**ACTIVITY**.
Please count the lines below that hold the word "transform" and give the count without any other text.
EXERCISE MATERIAL: Begin
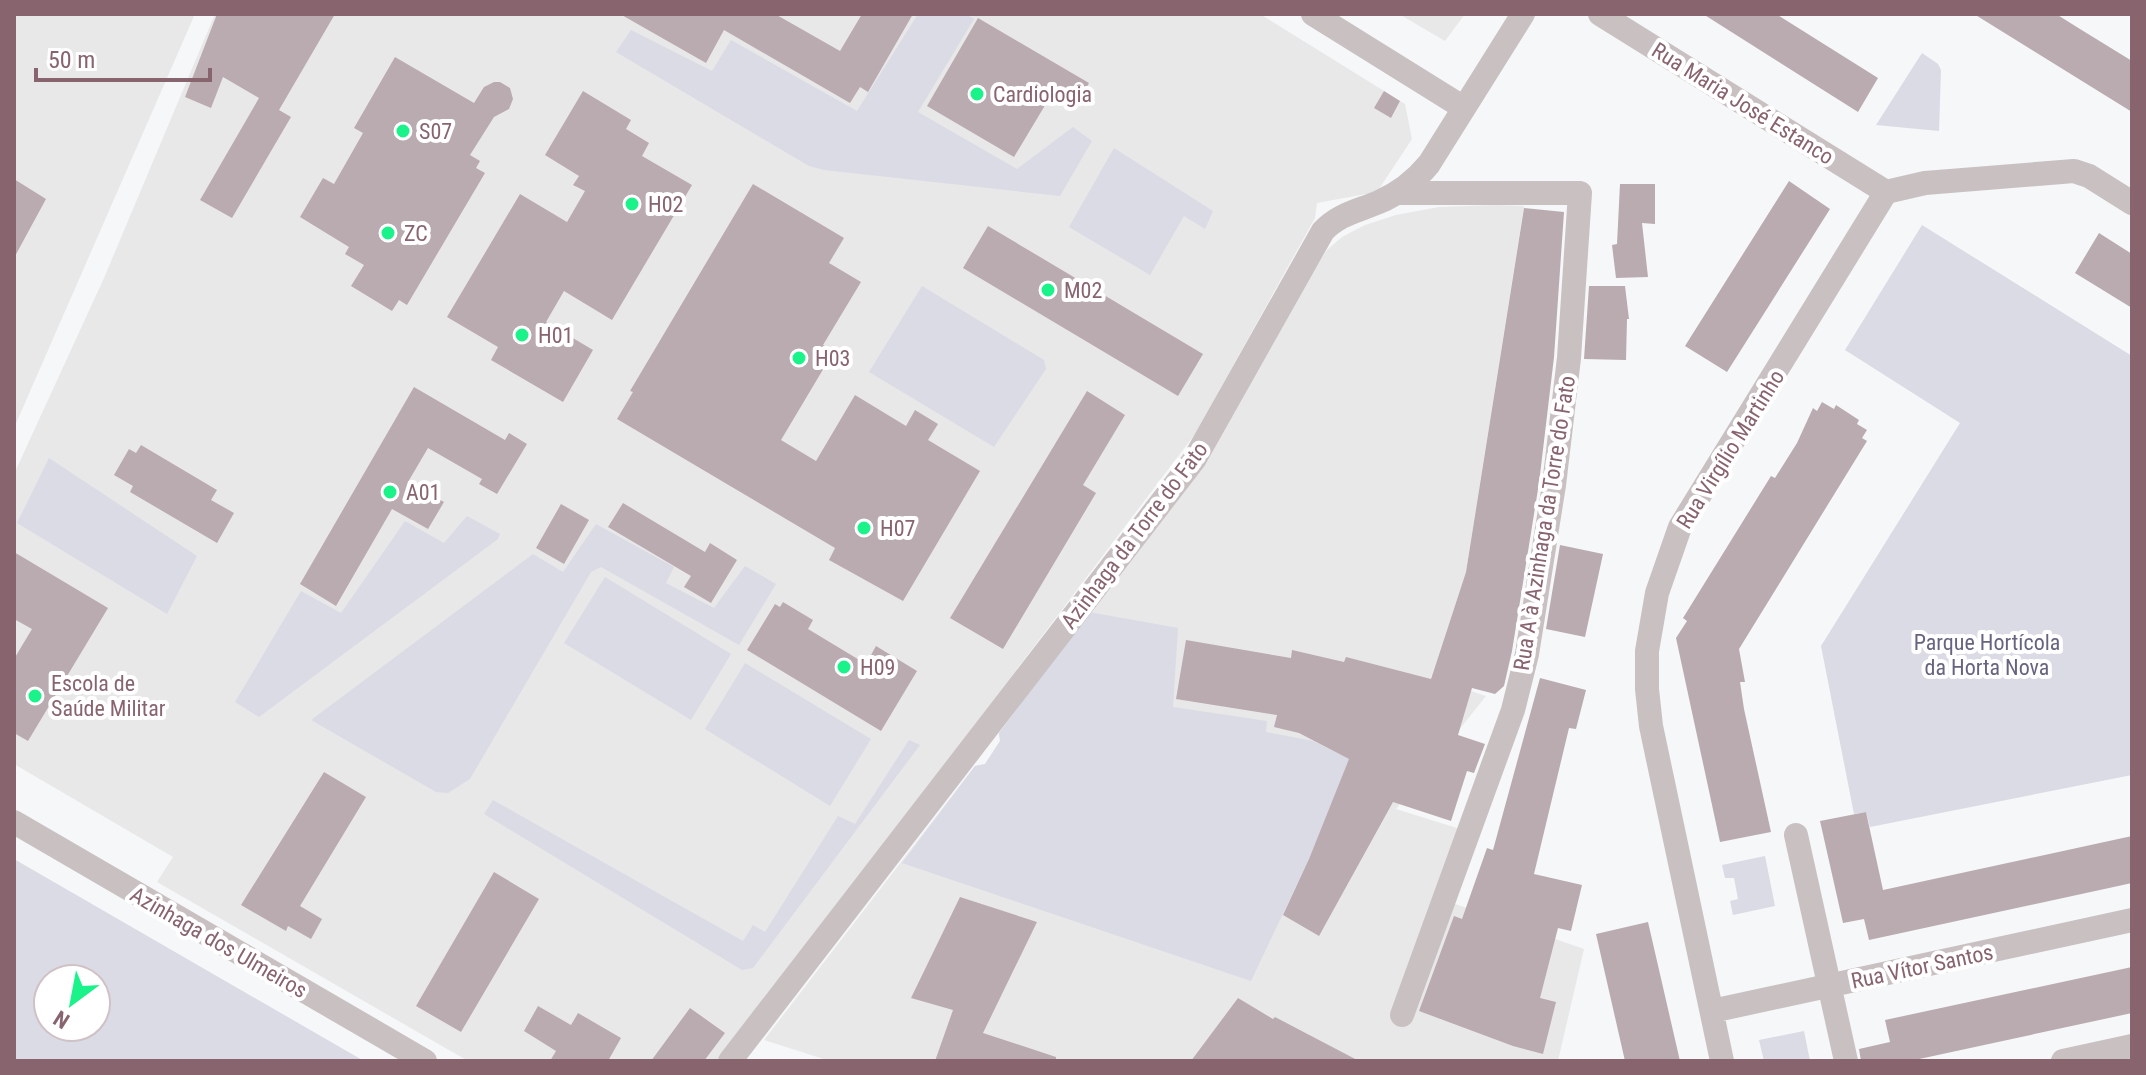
<svg xmlns="http://www.w3.org/2000/svg" width="2146" height="1075" viewBox="0 0 2146 1075" font-family="'Roboto Condensed',sans-serif">
<rect width="100%" height="100%" fill="#f5f7f8"/>
<path fill="#e8e8e9" d="M 14,14 L 195,14 L 14,428 Z
M 215,14 L 1260,14 L 1405,104 L 1412,139 L 1377,192 L 1317,203 L 1315,218 L 1195,434 L 720,1061 L 468,1061 L 157,882 L 173,857 L 14,764 L 14,474 L 104,278 Z
M 1399,14 L 1465,14 L 1445,41 Z
M 1494,205 L 1524,206 L 1466,572 L 1431,678 L 1486,696 L 1396,809 L 1460,829 L 1438,898 L 1584,949 L 1558,1061 L 830,1061 L 764,1040 L 975,766 L 985,764 L 1000,741 L 999,733 L 1089,612 L 1327,250 L 1342,237 L 1365,225 L 1396,215 L 1439,207 Z"/>
<path fill="#dadbe4" fill-rule="evenodd" d="M 918,14 L 965,14 L 974,19 L 918,112 L 1017,169 L 1073,127 L 1092,141 L 1060,196 L 824,170 L 809,166 L 616,52 L 631,30 L 712,71 L 731,40 L 857,111 Z
M 1922,53 L 1938,64 L 1941,70 L 1939,131 L 1876,125 Z
M 1114,148 L 1213,211 L 1205,229 L 1184,216 L 1150,275 L 1069,227 Z
M 1922,225 L 2132,356 L 2132,775 L 1870,827 L 1866,812 L 1854,814 L 1821,646 L 1960,423 L 1845,350 Z
M 922,286 L 1044,360 L 1046,369 L 994,447 L 869,372 Z
M 49,458 L 197,556 L 167,614 L 17,523 Z
M 467,516 L 500,534 L 498,539 L 259,717 L 235,702 L 301,591 L 341,613 L 405,521 L 444,543 Z
M 596,524 L 674,567 L 666,583 L 714,608 L 745,566 L 776,584 L 739,645 L 601,567 L 591,572 L 470,779 L 448,793 L 436,792 L 311,720 L 533,554 L 563,572 Z
M 605,577 L 731,654 L 691,720 L 564,643 Z
M 1089,612 L 1178,628 L 1173,707 L 1267,721 L 1266,732 L 1313,741 L 1349,759 L 1309,859 L 1251,981 L 902,863 L 975,766 L 985,764 L 1000,741 L 999,733 Z
M 745,663 L 871,739 L 830,806 L 705,729 Z
M 909,740 L 920,745 L 753,968 L 742,970 L 484,814 L 493,800 L 743,941 L 753,925 L 765,932 L 838,816 L 855,824 Z
M 1765,856 L 1775,906 L 1733,915 L 1730,901 L 1738,899 L 1734,878 L 1725,878 L 1722,865 Z
M 14,859 L 364,1061 L 14,1061 ZM 48,979 L 96,979 L 96,1027 L 48,1027 Z
M 1804,1031 L 1810,1061 L 1764,1061 L 1759,1040 Z"/>
<path fill="#baabb0" d="M 217,14 L 335,14 L 279,110 L 291,117 L 232,218 L 200,200 L 259,98 L 223,77 L 211,108 L 185,97 Z
M 620,14 L 775,14 L 840,51 L 862,14 L 913,14 L 868,92 L 860,87 L 850,103 L 724,30 L 706,63 Z
M 1703,14 L 1776,14 L 1878,78 L 1858,112 Z
M 1974,14 L 2056,14 L 2080,29 L 2132,61 L 2132,112 Z
M 978,18 L 1089,83 L 1073,111 L 1050,97 L 1014,157 L 927,106 Z
M 395,57 L 474,103 L 484,87 L 494,82 L 500,82 L 510,88 L 513,99 L 509,109 L 494,117 L 470,155 L 480,161 L 476,168 L 485,173 L 407,305 L 399,300 L 392,311 L 351,286 L 364,265 L 345,254 L 349,247 L 300,217 L 323,178 L 334,184 L 363,133 L 354,128 Z
M 583,91 L 631,120 L 626,129 L 649,143 L 642,156 L 692,185 L 612,320 L 564,291 L 546,322 L 593,350 L 563,402 L 491,360 L 498,347 L 447,317 L 520,194 L 567,222 L 585,191 L 573,185 L 579,176 L 545,155 Z
M 1384,91 L 1400,101 L 1391,118 L 1374,108 Z
M 14,179 L 46,199 L 14,258 Z
M 1789,181 L 1830,209 L 1727,372 L 1685,346 Z
M 753,184 L 844,238 L 829,263 L 861,282 L 823,345 L 834,351 L 781,440 L 816,461 L 855,395 L 906,426 L 915,410 L 938,424 L 928,440 L 980,471 L 903,601 L 829,560 L 835,548 L 617,419 L 633,392 L 630,391 Z
M 1620,184 L 1655,184 L 1655,224 L 1642,223 L 1648,277 L 1616,278 L 1612,245 L 1617,244 Z
M 1524,208 L 1564,212 L 1554,357 L 1539,483 L 1512,651 L 1504,686 L 1495,694 L 1472,688 L 1458,735 L 1485,744 L 1474,773 L 1467,771 L 1451,821 L 1393,802 L 1319,936 L 1283,915 L 1309,859 L 1349,759 L 1299,733 L 1274,727 L 1277,715 L 1176,699 L 1186,640 L 1291,658 L 1292,650 L 1344,662 L 1346,657 L 1431,679 L 1466,572 Z
M 988,226 L 1203,354 L 1178,396 L 963,268 Z
M 2099,233 L 2132,254 L 2132,308 L 2075,273 Z
M 1589,286 L 1625,286 L 1629,319 L 1627,319 L 1626,360 L 1584,359 Z
M 414,387 L 505,440 L 509,433 L 527,444 L 497,494 L 479,484 L 482,479 L 428,448 L 408,482 L 444,502 L 428,529 L 392,509 L 336,606 L 300,584 Z
M 1087,391 L 1125,415 L 1083,485 L 1096,493 L 1003,649 L 950,618 Z
M 1822,402 L 1834,409 L 1836,405 L 1859,420 L 1857,424 L 1867,430 L 1862,438 L 1867,441 L 1739,649 L 1745,682 L 1740,682 L 1744,709 L 1771,832 L 1720,842 L 1676,638 L 1687,621 L 1683,618 L 1771,476 L 1775,478 L 1797,443 L 1813,408 L 1817,411 Z
M 141,445 L 217,490 L 211,500 L 234,513 L 217,543 L 130,492 L 133,486 L 114,475 L 129,449 L 136,453 Z
M 623,503 L 705,552 L 710,543 L 737,560 L 711,603 L 684,587 L 691,576 L 608,527 Z
M 561,504 L 589,520 L 564,564 L 536,548 Z
M 1560,545 L 1603,554 L 1585,637 L 1546,629 Z
M 14,552 L 108,608 L 28,741 L 14,733 L 14,659 L 32,629 L 14,619 Z
M 783,602 L 813,620 L 808,629 L 866,664 L 876,646 L 917,671 L 881,731 L 747,650 L 775,604 L 780,607 Z
M 1540,678 L 1586,690 L 1576,729 L 1569,728 L 1534,874 L 1582,885 L 1571,931 L 1558,928 L 1540,998 L 1556,1002 L 1543,1054 L 1513,1046 L 1419,1011 L 1454,916 L 1462,919 L 1487,848 L 1493,850 Z
M 324,772 L 366,797 L 300,906 L 322,919 L 311,939 L 288,926 L 286,931 L 241,905 Z
M 1866,812 L 1883,890 L 2132,836 L 2132,883 L 1869,940 L 1864,919 L 1843,923 L 1820,821 Z
M 494,872 L 539,899 L 461,1032 L 416,1006 Z
M 960,897 L 1037,922 L 983,1033 L 1056,1057 L 1056,1061 L 935,1061 L 953,1010 L 911,998 Z
M 1648,922 L 1680,1061 L 1625,1061 L 1596,934 Z
M 2132,967 L 2132,1013 L 1910,1061 L 1861,1061 L 1859,1049 L 1890,1042 L 1885,1020 Z
M 1238,998 L 1273,1019 L 1275,1017 L 1359,1061 L 1191,1061 Z
M 538,1006 L 571,1025 L 578,1013 L 621,1038 L 608,1061 L 550,1061 L 556,1051 L 524,1031 Z
M 690,1008 L 725,1033 L 704,1061 L 651,1061 Z"/>
<g fill="none" stroke-linecap="round" stroke-linejoin="round">
<path stroke="#c9c0c2" stroke-width="24" d="M 1313,14 L 1464,108
M 1600,14 L 1886,192
M 1886,192 L 1925,183 L 2074,171 L 2089,176 L 2132,203
M 1399,193 L 1580,193 L 1569,358 L 1554,485 L 1527,654 L 1513,710 L 1402,1015
M 14,822 L 425,1061
M 1796,835 L 1846,1061
M 1712,1011 L 2132,920
M 730,1061 L 1194,460 L 1323,231 C 1339,214 1358,211 1379,202 C 1400,193 1415,181 1429,164 L 1523,14
M 1722,1061 L 1651,726 L 1647,689 L 1647,651 L 1657,593 L 1680,527 L 1886,192
M 2063,1061 L 2132,1046"/>
</g>
<g fill="#1af28a" stroke="#fff" stroke-width="3">
<circle cx="977" cy="94" r="8"/>
<circle cx="403" cy="131" r="8"/>
<circle cx="632" cy="204" r="8"/>
<circle cx="388" cy="233" r="8"/>
<circle cx="1048" cy="290" r="8"/>
<circle cx="522" cy="335" r="8"/>
<circle cx="799" cy="358" r="8"/>
<circle cx="390" cy="492" r="8"/>
<circle cx="864" cy="528" r="8"/>
<circle cx="844" cy="667" r="8"/>
<circle cx="35" cy="696" r="8"/>
</g>
<g text-anchor="middle" stroke-width="8" stroke-linejoin="round" paint-order="stroke">
<g font-size="22" fill="#88646e" stroke="#fff" text-anchor="start">
<text x="993" y="102">Cardiologia</text>
<text x="419" y="139">S07</text>
<text x="648" y="212">H02</text>
<text x="404" y="241">ZC</text>
<text x="1064" y="298">M02</text>
<text x="538" y="343">H01</text>
<text x="815" y="366">H03</text>
<text x="406" y="500">A01</text>
<text x="880" y="536">H07</text>
<text x="860" y="675">H09</text>
<text x="51" y="691">Escola de<tspan x="51" dy="25">Saúde Militar</tspan></text>
</g>
<g font-size="22" fill="#88646e" stroke="#fff">
<text transform="translate(1743 103) rotate(32)" y="8">Rua Maria José Estanco</text>
<text transform="translate(1730 449) rotate(-58)" y="8">Rua Virgílio Martinho</text>
<text transform="translate(1544 523) rotate(-81)" y="8">Rua A à Azinhaga da Torre do Fato</text>
<text transform="translate(1134 535) rotate(-53)" y="8">Azinhaga da Torre do Fato</text>
<text transform="translate(219 942) rotate(30)" y="8">Azinhaga dos Ulmeiros</text>
<text transform="translate(1922 966) rotate(-12)" y="8">Rua Vítor Santos</text>
</g>
<g font-size="22" fill="#66647f" stroke="#fff">
<text x="1987" y="650">Parque Hortícola<tspan x="1987" dy="25">da Horta Nova</tspan></text>
</g>
</g>
<rect width="2146" height="1075" fill="none" stroke="#88646e" stroke-width="32"/>
<g transform="translate(72 1003) rotate(212)"><circle r="38" fill="#ffffff" stroke="#cfc1c5" stroke-width="2"/>
<path d="M0-6L14 30L0 20L-14 30Z" fill="#1af28a"/>
<text y="-12" font-size="22" font-weight="bold" text-anchor="middle" fill="#88646e">N</text>
</g>
<path d="M36 68v12h174v-12" fill="none" stroke="#88646e" stroke-width="4"/>
<text x="48" y="68" font-size="24" fill="#88646e" stroke="#ffffff" stroke-width="6" paint-order="stroke">50 m</text>
</svg>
EXERCISE MATERIAL: End
**ANSWER SECTION**.
7